All of this comes sharply into focus in the context of INEOS’s continued acquisition spree in sport, with its corporate brand reputation the clearly intended beneficiary and founder and majority shareholder Sir Jim Ratcliffe’s declared intention to add Manchester United to his list of sporting assets.
I suspect Sir Jim would see INEOS as a very different beast from BP – responsive, agile, self-made, born and raised far from BP’s neocolonial and deep state machinations. And yet, they have much in common. A deeply ingrained belief in their value to society and the untouchable status conferred by delivering the raw stuff of power. Confident, even like Putin, that they hold the cards. And despite its intelligent incursions into sustainability, ‘addicted to oil’, in the words of Jonathan Porrit. And with no transparent route map to net zero.
The sports industry isn’t rushing at net zero either mind. But momentum is building. The UN Sports for Climate Action Framework continues to attract high profile signatories, institutions like the Green Sports Alliance and the British Alliance for Sustainable Sport continue to grow; more and more professional teams are addressing their environmental and social responsibilities and football clubs like Angel City FC and Forest Green Rovers are building strong positionings based on sustainability.
One of the big questions is how this collective journey to net zero will play out in public sentiment. Major legislation is already slated in the EU and US, which will further normalise corporate accountability. Tighter definitions of ESG are in the air to make reporting more transparent. With climates around the world already experiencing fresh extremes, and change already impacting our daily lives, a transition in our values, in society’s expectations of corporate accountability is a certainty. There is no question that ESG‘s impact on sponsorship will be dramatic.
While the court of western public opinion can overlook Saudi Arabia’ peccadillos as distant aberrations, if the petrochemical industry fails to communicate a clear commitment to a net zero transition, for all its wealth and power, brands such as INEOS could quickly become truly toxic. In the case of Man U, if we transition into a more critical relationship with the suppliers of oil and gas, the negative impact of association with the likes of an INEOS, will outweigh the short term buoyancy of the balance sheet.

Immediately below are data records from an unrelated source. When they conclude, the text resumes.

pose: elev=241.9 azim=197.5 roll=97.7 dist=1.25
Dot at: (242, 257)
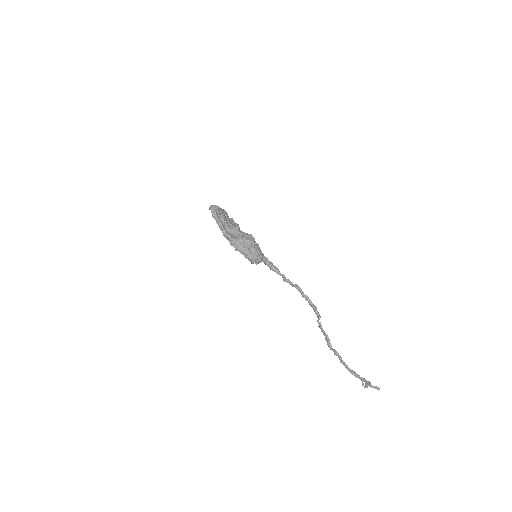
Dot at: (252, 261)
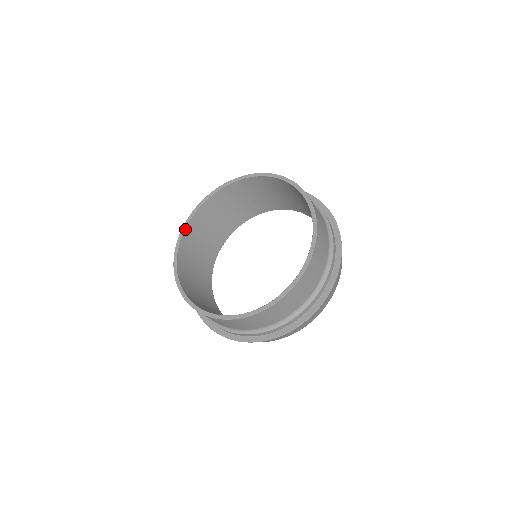
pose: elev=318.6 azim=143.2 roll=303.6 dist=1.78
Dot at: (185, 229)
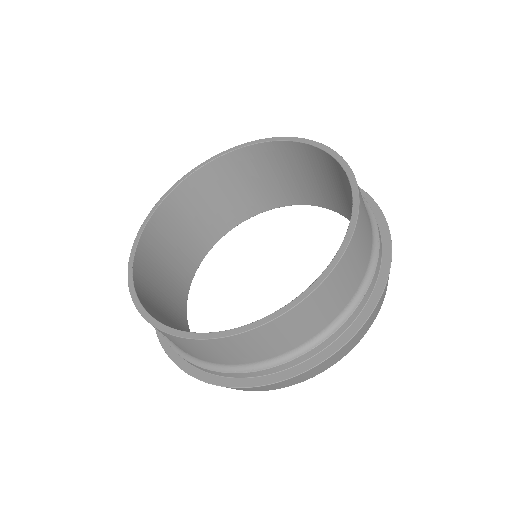
Dot at: (135, 255)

In terms of sponsorship’s transition to net zero, the large rightsholders need to show more movement. The English Premier League should by now really be signed up to the UN Sports for Climate Action Framework, as should all the big six, not just Arsenal, Liverpool and Tottenham. But even small steps have huge symbolic value. Despite the frequent presence of automotive and airline sponsors, only one of the EPL’s big six – Liverpool – receives sponsorship from a petrochemical (Petro Canada Lubricants). Now the easiest time for rightsholders to reject sponsorship is before it exists and f the big six of the EPL would agree to renounce sponsorship from fossil fuel companies*, it would cost them little but represent a big step in the right direction.
*Defined in ‘Sweat not oil’ as firms that have over 80% of their investments in coal, oil and gas and/or operate as companies primarily concerned with selling fossil fuels and their derivative petrochemicals.